Foto: Mimi Potter / fotolia.com
Viele Unternehmen überschätzen die bei Übernahmen realisierbaren Synergieeffekte. Der Erschließung von Potenzialen stehen spezifische Unternehmens- und Kundeninteressen entgegen. Ein international operierendes Unternehmen der Elektronikindustrie sah sich der Herausforderung durch die Eingliederung in einen neuen Konzernverbund gegenübergestellt. Die Produktprogramme dreier zuvor eigenständiger Unternehmen waren zu integrieren, um dem Kostendruck standhalten zu können. Erschwerend kam die für die Elektronikindustrie typische hohe Innovationsdynamik und die damit verbundene hohe Bedeutung der Aufrechterhaltung der Kundenindividualität der Produkte hinzu.

Zielsetzung

Dem Kostendruck war durch eine Senkung der Herstellkosten von 30 – 50 % je nach Leistungsklasse und Produkttyp zu begegnen. Diese Senkung der Herstellkosten sollte vor allem durch Standardisierung im Produktprogramm erreicht werden. Auf der anderen Seite sollte die mit dem Marktdruck verbundene Individualität der Kundenlösungen aufrechterhalten werden. Betrachtungsgegenstand waren Produkte mit einem Herstellkostenvolumen von ca. 250 Mio. EUR über sechs Jahre. Das Konzept war innerhalb von sechs Monaten auszugestalten.

Vorgehensweise und Methodik

Der Markt war gleichzeitig Start- und Zielpunkt des Projekts. Der Aufrechterhaltung der Individualität der Kundenlösungen wurde durch eine intensive Marktbefragung mittels einer Conjoint-Analyse Rechnung getragen. Bei der Conjoint-Analyse vergleichen die Probanden Produkte hinsichtlich gewisser Merkmale und bringen sie in die von ihnen favorisierte Rangfolge. Spezielle Algorithmen in Softwaretools errechnen daraus die favorisierten Ausprägungen einzelner Merkmale sowie die Bedeutung einzelner Merkmale zueinander. Durch die Conjoint-Analyse konnten die dem Kunden wichtigen Produktfunktionen sowie deren favorisierte technische Realisierung ermittelt werden.

Ein weiterer Baustein der Marktanalyse war die Untersuchung von Wettbewerbsprodukten durch die Einrichtung einer Produktklinik. Der Vergleich der Produkte erfolgte aufgrund der Vielzahl an technischen Realisierungsmöglichkeiten auf Funktionsebene. Das Gesamtprodukt wurde dabei in ca. 50 Unterfunktionen aufgespalten. Die Unterfunktionen wurden nach einem einheitlichen Schema kalkuliert und deren technische Realisierung benotet. Dieser Ansatz ermöglichte ein systematisches Cherry Picking unter den verschiedenen Wettbewerberlösungen.

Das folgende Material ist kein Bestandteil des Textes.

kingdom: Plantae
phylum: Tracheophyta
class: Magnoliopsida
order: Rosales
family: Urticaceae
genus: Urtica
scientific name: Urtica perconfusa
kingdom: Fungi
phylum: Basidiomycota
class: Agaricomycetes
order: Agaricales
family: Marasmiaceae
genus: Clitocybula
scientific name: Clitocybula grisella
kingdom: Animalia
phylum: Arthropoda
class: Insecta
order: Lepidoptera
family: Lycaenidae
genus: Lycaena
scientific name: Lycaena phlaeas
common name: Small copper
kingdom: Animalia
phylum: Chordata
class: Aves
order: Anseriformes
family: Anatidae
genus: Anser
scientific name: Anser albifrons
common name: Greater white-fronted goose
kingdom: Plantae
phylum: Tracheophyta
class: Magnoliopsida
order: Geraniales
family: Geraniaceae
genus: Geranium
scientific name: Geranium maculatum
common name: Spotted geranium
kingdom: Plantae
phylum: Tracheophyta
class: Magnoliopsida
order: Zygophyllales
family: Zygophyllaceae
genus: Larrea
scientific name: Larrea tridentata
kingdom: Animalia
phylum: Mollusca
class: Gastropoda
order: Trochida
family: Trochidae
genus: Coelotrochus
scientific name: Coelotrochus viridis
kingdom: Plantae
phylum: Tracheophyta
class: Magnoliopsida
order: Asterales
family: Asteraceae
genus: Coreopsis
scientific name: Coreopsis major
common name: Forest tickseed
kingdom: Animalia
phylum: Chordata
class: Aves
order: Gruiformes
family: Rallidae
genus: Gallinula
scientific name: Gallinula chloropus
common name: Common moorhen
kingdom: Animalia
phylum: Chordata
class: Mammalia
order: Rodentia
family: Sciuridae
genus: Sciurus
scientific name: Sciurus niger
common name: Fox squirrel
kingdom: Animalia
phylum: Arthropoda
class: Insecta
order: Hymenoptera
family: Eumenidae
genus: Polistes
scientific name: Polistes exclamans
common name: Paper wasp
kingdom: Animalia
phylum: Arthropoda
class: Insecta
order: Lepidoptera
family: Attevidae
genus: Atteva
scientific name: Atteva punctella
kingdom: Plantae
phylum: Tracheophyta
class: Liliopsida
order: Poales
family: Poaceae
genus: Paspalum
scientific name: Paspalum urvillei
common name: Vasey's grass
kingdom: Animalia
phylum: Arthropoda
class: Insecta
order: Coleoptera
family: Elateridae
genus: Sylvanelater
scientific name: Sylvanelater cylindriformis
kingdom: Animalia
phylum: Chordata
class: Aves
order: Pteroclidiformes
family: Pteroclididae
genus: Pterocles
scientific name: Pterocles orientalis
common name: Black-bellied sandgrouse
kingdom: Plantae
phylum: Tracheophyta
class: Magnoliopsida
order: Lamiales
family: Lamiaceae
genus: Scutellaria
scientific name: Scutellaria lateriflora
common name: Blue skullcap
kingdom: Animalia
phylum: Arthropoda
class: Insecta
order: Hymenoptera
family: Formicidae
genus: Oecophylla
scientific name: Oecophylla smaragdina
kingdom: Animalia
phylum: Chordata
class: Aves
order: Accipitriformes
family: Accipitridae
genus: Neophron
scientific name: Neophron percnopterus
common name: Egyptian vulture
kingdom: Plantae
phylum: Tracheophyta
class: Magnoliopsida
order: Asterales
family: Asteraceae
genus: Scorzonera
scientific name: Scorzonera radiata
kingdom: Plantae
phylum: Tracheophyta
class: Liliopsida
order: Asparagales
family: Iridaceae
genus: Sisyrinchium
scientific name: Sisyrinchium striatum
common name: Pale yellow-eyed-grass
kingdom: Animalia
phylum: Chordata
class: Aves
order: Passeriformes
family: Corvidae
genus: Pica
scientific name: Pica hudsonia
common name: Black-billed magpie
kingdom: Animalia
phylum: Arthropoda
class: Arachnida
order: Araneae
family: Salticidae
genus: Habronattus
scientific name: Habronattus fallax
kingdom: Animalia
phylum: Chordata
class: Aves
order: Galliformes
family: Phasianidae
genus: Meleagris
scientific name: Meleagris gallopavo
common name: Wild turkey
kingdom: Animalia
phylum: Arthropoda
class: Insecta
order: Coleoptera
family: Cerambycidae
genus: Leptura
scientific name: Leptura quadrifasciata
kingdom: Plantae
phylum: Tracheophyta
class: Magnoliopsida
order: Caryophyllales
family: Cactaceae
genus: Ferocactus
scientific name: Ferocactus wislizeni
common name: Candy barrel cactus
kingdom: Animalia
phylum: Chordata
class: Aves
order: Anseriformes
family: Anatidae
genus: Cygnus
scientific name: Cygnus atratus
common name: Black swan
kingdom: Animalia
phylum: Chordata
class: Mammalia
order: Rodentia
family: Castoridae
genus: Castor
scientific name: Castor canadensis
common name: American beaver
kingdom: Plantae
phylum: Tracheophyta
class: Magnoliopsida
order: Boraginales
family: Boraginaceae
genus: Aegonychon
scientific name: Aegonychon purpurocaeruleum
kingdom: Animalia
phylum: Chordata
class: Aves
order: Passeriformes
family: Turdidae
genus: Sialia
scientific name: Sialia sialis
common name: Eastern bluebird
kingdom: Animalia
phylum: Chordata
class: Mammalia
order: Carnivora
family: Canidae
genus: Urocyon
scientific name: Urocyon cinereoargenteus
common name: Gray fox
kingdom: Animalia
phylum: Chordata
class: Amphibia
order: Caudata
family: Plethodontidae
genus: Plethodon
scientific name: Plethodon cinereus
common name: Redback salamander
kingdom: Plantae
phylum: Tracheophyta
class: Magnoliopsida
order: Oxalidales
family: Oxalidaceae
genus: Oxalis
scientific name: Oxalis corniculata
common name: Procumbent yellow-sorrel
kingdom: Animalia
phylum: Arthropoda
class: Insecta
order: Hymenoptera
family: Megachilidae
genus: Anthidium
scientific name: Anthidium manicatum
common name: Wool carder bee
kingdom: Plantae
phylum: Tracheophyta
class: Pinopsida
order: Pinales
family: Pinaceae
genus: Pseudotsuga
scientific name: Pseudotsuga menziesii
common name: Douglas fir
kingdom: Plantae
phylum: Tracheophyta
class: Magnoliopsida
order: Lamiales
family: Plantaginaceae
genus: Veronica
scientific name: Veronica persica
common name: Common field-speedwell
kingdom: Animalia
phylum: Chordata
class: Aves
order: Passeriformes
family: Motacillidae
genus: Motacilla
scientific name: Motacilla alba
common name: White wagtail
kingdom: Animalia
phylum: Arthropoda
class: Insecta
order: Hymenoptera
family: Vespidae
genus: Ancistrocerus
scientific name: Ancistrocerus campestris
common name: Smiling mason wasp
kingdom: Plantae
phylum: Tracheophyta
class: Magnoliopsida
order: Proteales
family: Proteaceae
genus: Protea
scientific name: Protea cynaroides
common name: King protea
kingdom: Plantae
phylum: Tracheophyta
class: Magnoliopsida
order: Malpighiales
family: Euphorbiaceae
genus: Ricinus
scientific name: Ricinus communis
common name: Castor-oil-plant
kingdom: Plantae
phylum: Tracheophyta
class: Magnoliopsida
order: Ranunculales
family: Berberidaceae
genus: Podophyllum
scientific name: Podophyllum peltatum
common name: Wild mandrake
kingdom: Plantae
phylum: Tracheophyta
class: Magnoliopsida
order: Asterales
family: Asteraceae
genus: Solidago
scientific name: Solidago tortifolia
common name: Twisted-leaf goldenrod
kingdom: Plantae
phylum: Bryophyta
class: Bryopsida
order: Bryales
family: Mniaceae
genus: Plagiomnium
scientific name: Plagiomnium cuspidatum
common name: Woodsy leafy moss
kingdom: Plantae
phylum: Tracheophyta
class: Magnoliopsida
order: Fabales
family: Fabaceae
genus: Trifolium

Im nächsten Schritt wurde das Produktordnungssystem ausgestaltet. Ziel war zum einen die Modularisierung des Produktaufbaus sowie die Leistungsklassen und Produkttypen übergreifende Verwendung von Gleichteilen und Plattformen. Um den verschiedenen Sichtweisen und Interessen Rechnung zu tragen, analysierte ein interdisziplinäres Team die verschiedenen Bündelungstreiber, also die Einflussgrößen auf die Zusammenlegung von Komponenten. Während die Entwicklung beispielsweise die Ordnung der Komponenten nach deren Innovationsdynamik bevorzugt, sind für die Produktion Montagefreundlichkeit und für den Service die Austauschbarkeit die entscheidenden Aspekte. Wichtigster Ordnungsaspekt in vorliegenden Fall war die Trennung in leistungsklassenunabhängige und leistungsklassenabhängige Teile. Die Komponenten wurden hinsichtlich ihrer Abstufungen über die verschiedenen Leistungsklassen untersucht (horizontale Bündelung). Die leistungsklassenunabhängigen Teile wurden zu einer in allen Produkten einzusetzenden Plattform zusammengefasst (vertikale Bündelung). Dabei umfasst die Plattform je nach Leistungsklasse zwischen 20 und 50 % der Herstellkosten. Das restliche Basisprodukt wurde in fünf Module unterteilt, wobei sich als Hauptbündelungstreiber Innovationsdynamik, Lieferantenverfügbarkeit sowie Benutzerfreundlichkeit herauskristallisierten. Die Optionalitäten wurden je nach Leistungsbereich in zwei oder drei Module zusammengefasst. Die sich an die Modularsierung anschließende Durchführung einer Schnittstellenanalyse zielte auf eine möglichst große Unabhängigkeit zwischen den Modulen sowie eine montagefreundliche Anordnung der Module ab. Die Modulanordnung sowie die Reduktion der Schnittstellenkomplexität ermöglichte eine montagefreundliche Sandwichmontage mit einer Fügerichtung.

Wirkungsanalyse

Durch das Projekt konnten die Herstellkosten um je nach Produkttyp und Leistungsklasse um 30 bis 50 % gesenkt werden. Die Anzahl der internen Varianten konnte von über 300.000 auf ca. 10.000 gesenkt werden. Durch die mit der Ausgestaltung des Produktordnungssystems verbundene Komplexitätsreduzierung durch Standardisierung bei gleichzeitiger Aufrechterhaltung der Individualität der Kundenlösungen sind weitere wesentliche Effekte zu erwarten. Dazu gehören unter anderem die erhöhte Flexibilität und damit verbundene vereinfachte Reaktion auf veränderte Marktbedingungen für die Entwicklung durch eine stabile Plattform sowie den modularsierten Produktaufbau, die Vereinfachung der Produktkonfiguration für den Vertrieb sowie die höhere Transparenz des Produktprogramms für den Kunden.